Only partially--I ended up leaving it alone after a few days of playing 
around.  Although there were a few things of interest:
   * As of gtk-2.12, we've got a function for setting a widget's opacity,
     so presumably I could use this to try to completely opacify the
     widgets which cause this black background.  That's a pretty bad
     solution, though.
   * I noticed a pixmap based theme on gnome-look.org recently which used a
     semi-transparent pixmap on the toolbar.  What was interesting is that
     the transparent portion of the toolbar didn't reveal the black
     background I was seeing--rather, it revealed the background of the GTK
     window, untouched.  This is still baffling me, and I've yet to ask the
     author any questions about it nor have I taken a peek at the code for
     the pixmap engine.

Anyway, on to the problem: I only took interest in two cases of the 
background drawing: the menubar and toolbar widgets.  The toolbar widget 
proved most interesting because when it isn't detachable (i.e.: it has no 
handlebox parent), it doesn't draw any weird background.  So I moved on to 
modifying the handlebox widget to see if I could figure out where the 
weird behavior was coming from.  (If you want to see what the behavior 
looks like, I can save you the time of writing a "null" engine and just 
send you my code.  Just let me know if you'd like it.  I used Richard 
Stellingwerf's "The Widget Factory" to do this testing, although in 
particular all you need is a small GTK app that uses a gtkhandlebox on 
its toolbar.)

My hunch was (and still is) that any widget which creates its own gdk 
window will have this unwanted behavior.  So, I followed code through to 
the X11 implementation of gdk_window_new() to figure out what X internals 
were being used to handle the new GDK windows.  Sure enough, 
XCreateWindow() was being called with its background_pixel attribute 
activated in the attr mask and with a value of BlackPixel().  I was pretty 
sure this was going to be the deal; but it turned out pretty 
non-conclusive.  I changed the BlackPixel call to the WhitePixel call just 
to see if I could invert the behavior, but the toolbars embedded in 
handleboxes still retained their flat black background.

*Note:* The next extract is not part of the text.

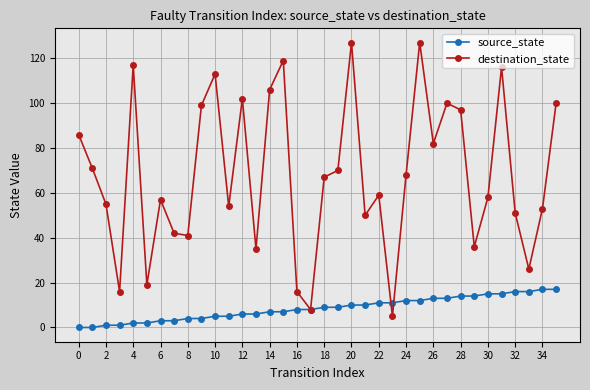

How many data points in source_state are less than 9?

18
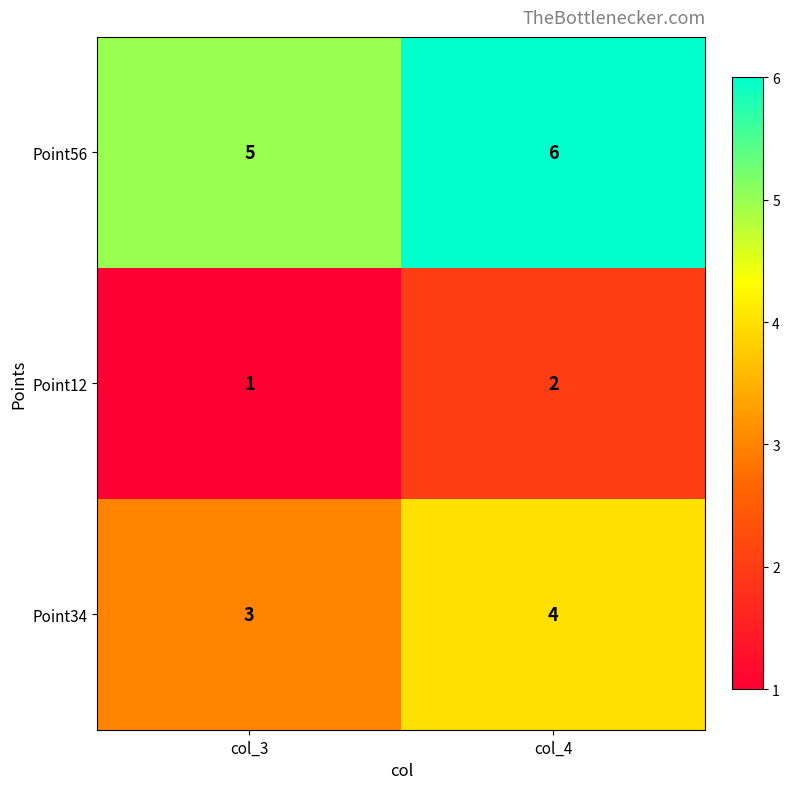

Which series has the largest total across all categories?

Point56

At this point I started trying to create some debugging code that would 
dump pixmaps at certain points in the code path, but I ended up never 
getting any truly useful debugging functions written (though I tried a 
whole bunch of different ways and learned a good deal about GDK and X11 
internals along the way).  As a result, I never really figured out where 
in the code path GDK (or possibly GTK) is creating these black 
backgrounds.

I'm _really_ convinced that this behavior is coming from the GDK windows, 
though.  It even seems to correlate with what I've seen from that recent 
theme on gnome-look that uses the pixmap engine: when you call 
XCreateWindow, you can either specify a pixmap or a background pixel for 
filling.  If you _do_ specify a pixmap, then the background pixel is 
supposedly ignored and the background is created, obviously, by tiling the
pixmap you supply.  (This also ties in to Zentara's recommendation about 
setting the background pixmaps to "none" in the gtkrc file.)

I'd jump back into messing with this if I had the time, but I'm pretty 
swamped with other stuff.  I think this sort of thing is probably more 
appropriate for the actual gtk dev list (and possibly someone there could 
give a definitive answer right off the bat); but if anyone does figure out 
what's going on here, I'd love to hear it.